En chinois moderne, le terme « xiaoshuo », comme celui de shōsetsu en japonais, tend à devenir l'équivalent de la notion occidentale de roman, conte ou nouvelle. Mais, dans son acception originelle, le terme est beaucoup plus général. L'expression semble être née autour du début de l'ère chrétienne pour désigner les écrits « mineurs » par leur dimension, leur conception et leur contenu. Ce genre sans contour défini a connu un développement littéraire marginal considérable. Dès le ixe siècle, on relève la qualification de xiaoshuo appliquée à des conteurs professionnels ; ceux-ci ont perfectionné dans les grandes villes leur art qui a largement contribué, grâce au développement de l'imprimerie, à la naissance des genres romanesques en vernaculaire diffusés par le livre populaire.
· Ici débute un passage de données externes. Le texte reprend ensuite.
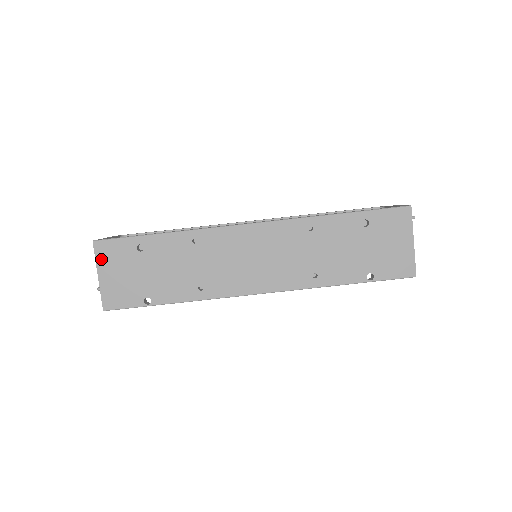
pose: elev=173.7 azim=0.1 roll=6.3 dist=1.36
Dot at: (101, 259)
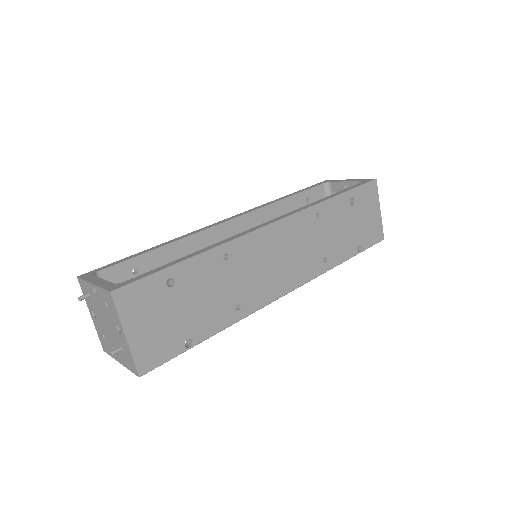
Dot at: (126, 312)
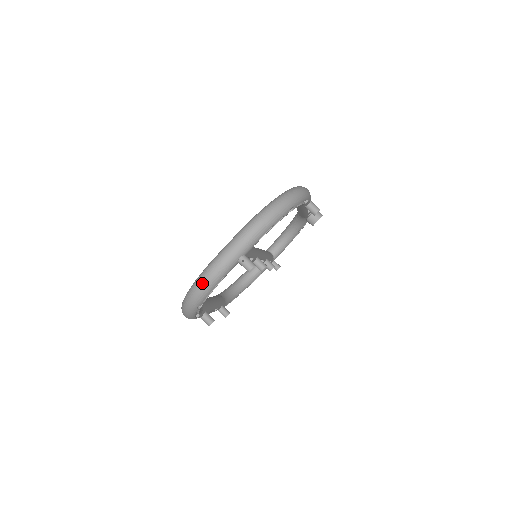
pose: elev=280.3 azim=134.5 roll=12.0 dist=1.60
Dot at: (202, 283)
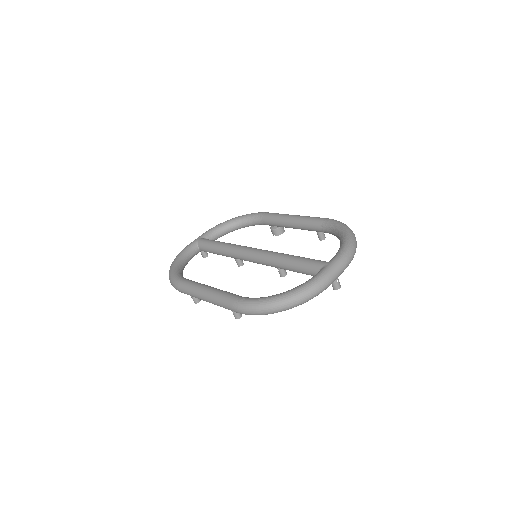
Dot at: (312, 294)
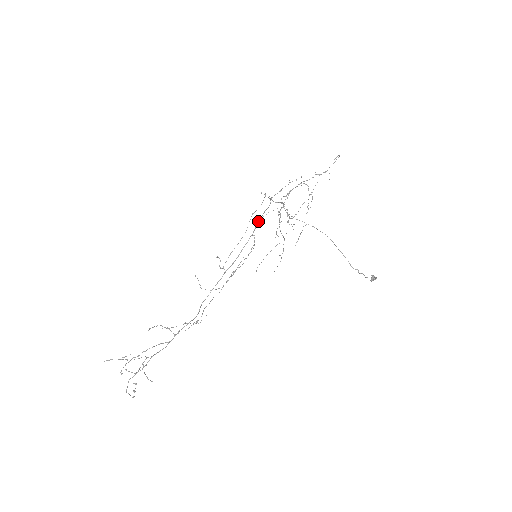
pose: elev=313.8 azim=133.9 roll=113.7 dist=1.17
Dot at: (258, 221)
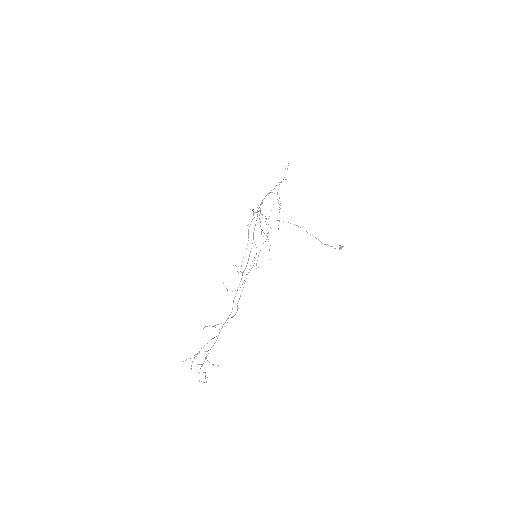
Dot at: occluded
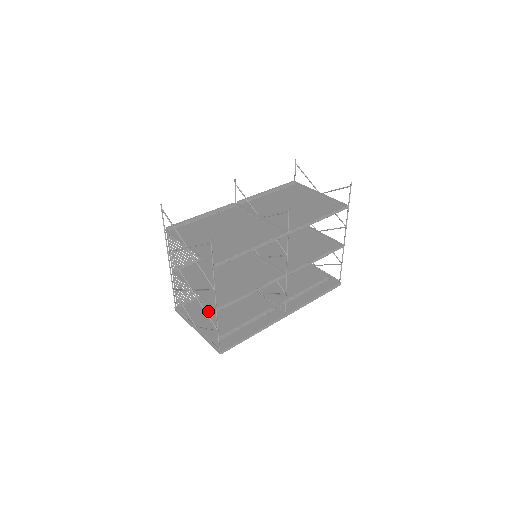
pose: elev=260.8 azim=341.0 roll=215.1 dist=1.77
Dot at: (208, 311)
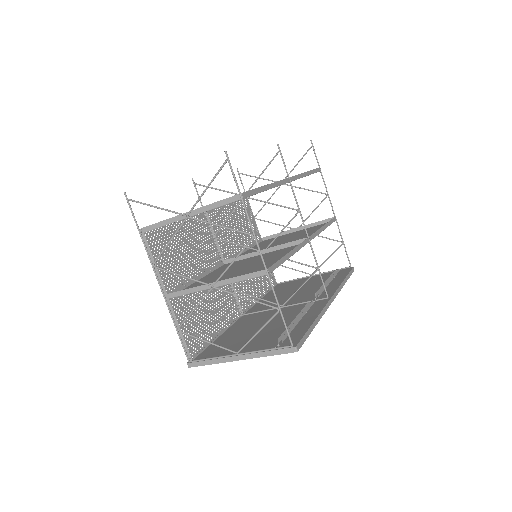
Dot at: (236, 342)
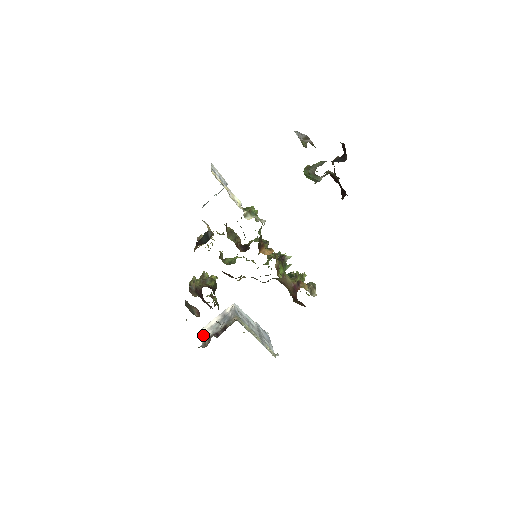
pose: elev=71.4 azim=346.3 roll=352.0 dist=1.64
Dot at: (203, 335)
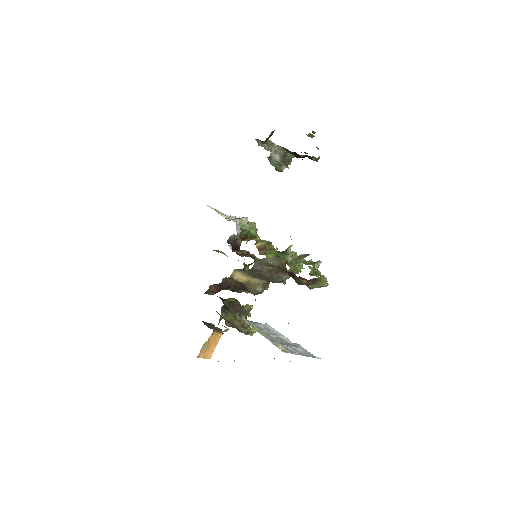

On peut distinguer trois sens particuliers de xiaoshuo : notes et anecdotes en langue écrite, conte oral d'un genre particulier et fiction en langue vulgaire, incluant aussi bien le théâtre dans la mesure où il peut être lecture et non spectacle. Toutes ces acceptions sont liées par la fonction de divertissement et par le caractère imaginaire ou l'authenticité douteuse du xiaoshuo au sens large.
1. Notes et anecdotes
On trouve dans le Zhuangzi (iiie s. av. J.-C.) les mots xiao shuo, mais leur signification, plutôt que celle du mot composé signifiant « roman », serait plutôt : « le dit de [leurs] médiocres [exploits] ». Jusqu'au iie siècle de notre ère, il semble que le terme courant ait été duanshu, « livre court », peut-être parce que les écrits « majeurs » étaient au contraire couchés sur des lattes de bois longues. Dans le traité bibliographique de l'Histoire des Han, inspiré d'un classement établi un siècle plus tôt, Ban Gu (32-92) ajoute aux neuf « écoles philosophiques » la catégorie du xiaoshuo pour y inclure les ouvrages indignes d'être lus, mais cependant à conserver. Encore qu'ils soient tous perdus, ces écrits paraissent bien mal répondre à la définition que l'historien donne du xiaoshuo, « menus propos des rou […]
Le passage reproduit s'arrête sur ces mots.